**TASK OBJECTIVE:** A faithful copy of all the data is required; pictures should not be included.

--- MATERIAL PROVIDED Enclosed Below ---

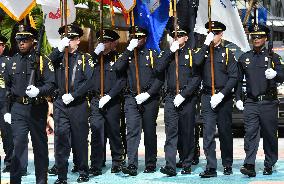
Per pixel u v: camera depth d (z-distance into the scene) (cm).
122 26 4006
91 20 3750
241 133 3412
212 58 1947
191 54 1975
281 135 3312
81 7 3747
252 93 1928
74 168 2062
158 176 1956
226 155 1973
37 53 1605
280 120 3080
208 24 1970
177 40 1978
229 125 1958
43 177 1650
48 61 1617
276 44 3531
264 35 1920
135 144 1991
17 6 1994
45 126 1638
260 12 3253
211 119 1945
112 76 2027
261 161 2295
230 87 1923
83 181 1852
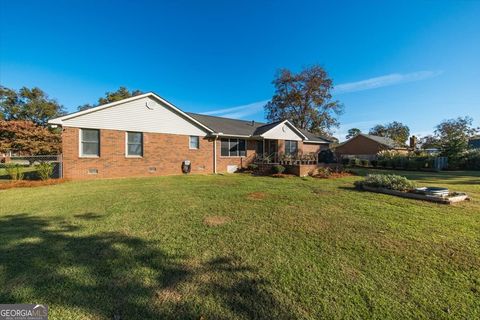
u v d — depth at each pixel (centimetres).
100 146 1149
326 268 277
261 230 407
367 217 488
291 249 330
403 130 5475
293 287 239
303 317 197
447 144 2180
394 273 267
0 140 1661
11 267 274
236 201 640
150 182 1036
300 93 3100
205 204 602
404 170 2022
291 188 878
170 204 600
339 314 200
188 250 325
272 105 3381
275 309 206
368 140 3525
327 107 3164
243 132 1734
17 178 1052
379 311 204
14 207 564
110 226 425
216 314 199
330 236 379
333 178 1247
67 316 197
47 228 414
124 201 634
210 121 1767
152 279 253
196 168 1498
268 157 1720
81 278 252
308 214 511
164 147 1360
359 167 2430
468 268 279
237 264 287
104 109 1159
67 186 902
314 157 1691
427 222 455
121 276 258
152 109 1313
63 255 306
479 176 1446
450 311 204
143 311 203
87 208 557
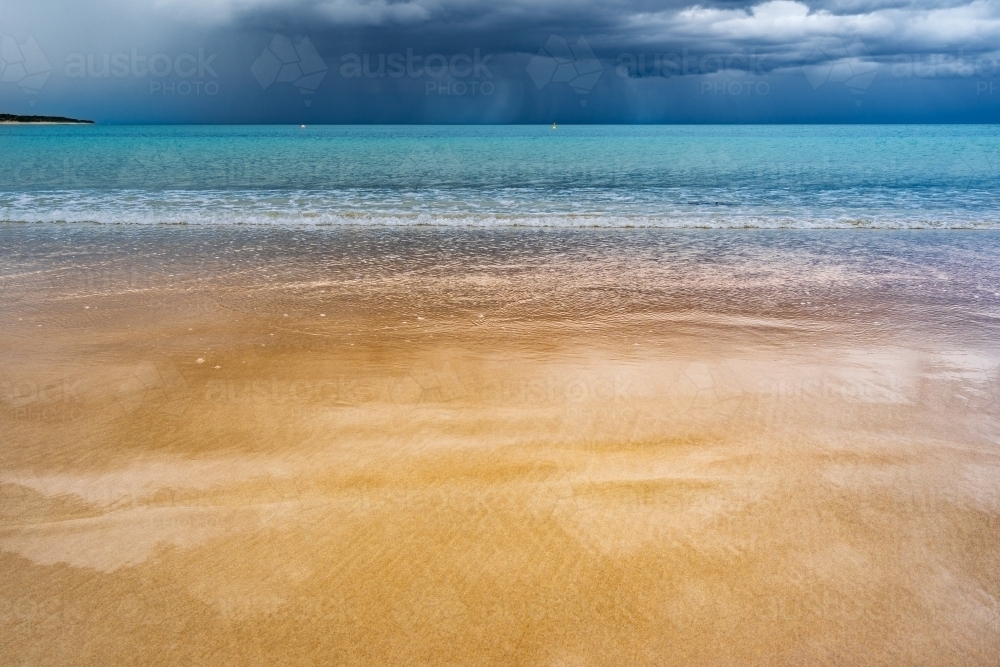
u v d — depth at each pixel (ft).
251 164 89.81
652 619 6.80
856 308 20.24
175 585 7.24
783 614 6.89
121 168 81.61
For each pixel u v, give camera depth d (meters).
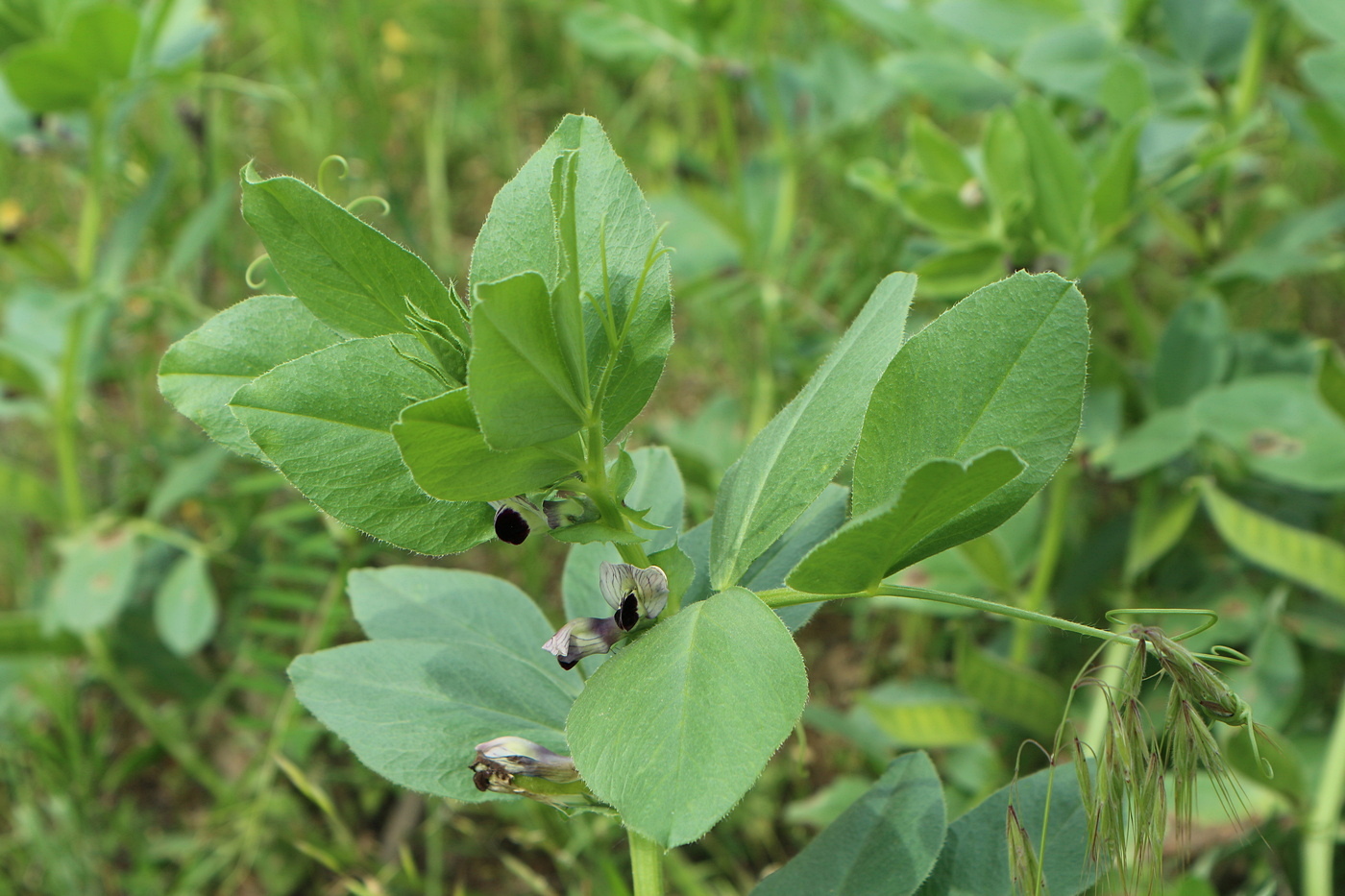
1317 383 0.63
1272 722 0.64
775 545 0.44
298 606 0.75
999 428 0.39
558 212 0.38
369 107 1.18
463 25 1.30
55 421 0.81
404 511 0.39
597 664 0.45
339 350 0.39
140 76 0.80
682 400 1.02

--- End of Enclosed MATERIAL PROVIDED ---

**ANSWER:**
Per pixel u v: camera depth d (z-distance into the scene) (cm).
122 26 4006
91 20 3750
241 133 3412
212 58 1947
191 54 1975
281 135 3312
81 7 3747
252 93 1928
74 168 2062
158 176 1956
226 155 1973
37 53 1605
280 120 3080
208 24 1970
177 40 1978
229 125 1958
43 177 1650
48 61 1617
276 44 3531
264 35 1920
135 144 1991
17 6 1994
45 126 1638
260 12 3253
211 119 1945
112 76 2027
261 161 2295
230 87 1923
83 181 1852
u v d — depth at each pixel (centimetres).
100 146 1149
326 268 277
261 230 407
367 217 488
291 249 330
403 130 5475
293 287 239
303 317 197
447 144 2180
394 273 267
0 140 1661
11 267 274
236 201 640
150 182 1036
300 93 3100
205 204 602
404 170 2022
291 188 878
170 204 600
339 314 200
188 250 325
272 105 3381
275 309 206
368 140 3525
327 107 3164
243 132 1734
17 178 1052
379 311 204
14 207 564
110 226 425
216 314 199
330 236 379
333 178 1247
67 316 197
47 228 414
124 201 634
210 121 1767
152 279 253
196 168 1498
268 157 1720
81 278 252
308 214 511
164 147 1360
359 167 2430
468 268 279
237 264 287
104 109 1159
67 186 902
314 157 1691
427 222 455
121 276 258
152 109 1313
63 255 306
479 176 1446
450 311 204
143 311 203
87 208 557
u v d — depth at each pixel (ft).
251 164 89.81
652 619 6.80
856 308 20.24
175 585 7.24
783 614 6.89
121 168 81.61
For each pixel u v, give camera depth d (meters).
1317 383 0.63
1272 722 0.64
775 545 0.44
298 606 0.75
999 428 0.39
558 212 0.38
369 107 1.18
463 25 1.30
55 421 0.81
404 511 0.39
597 664 0.45
339 350 0.39
140 76 0.80
682 400 1.02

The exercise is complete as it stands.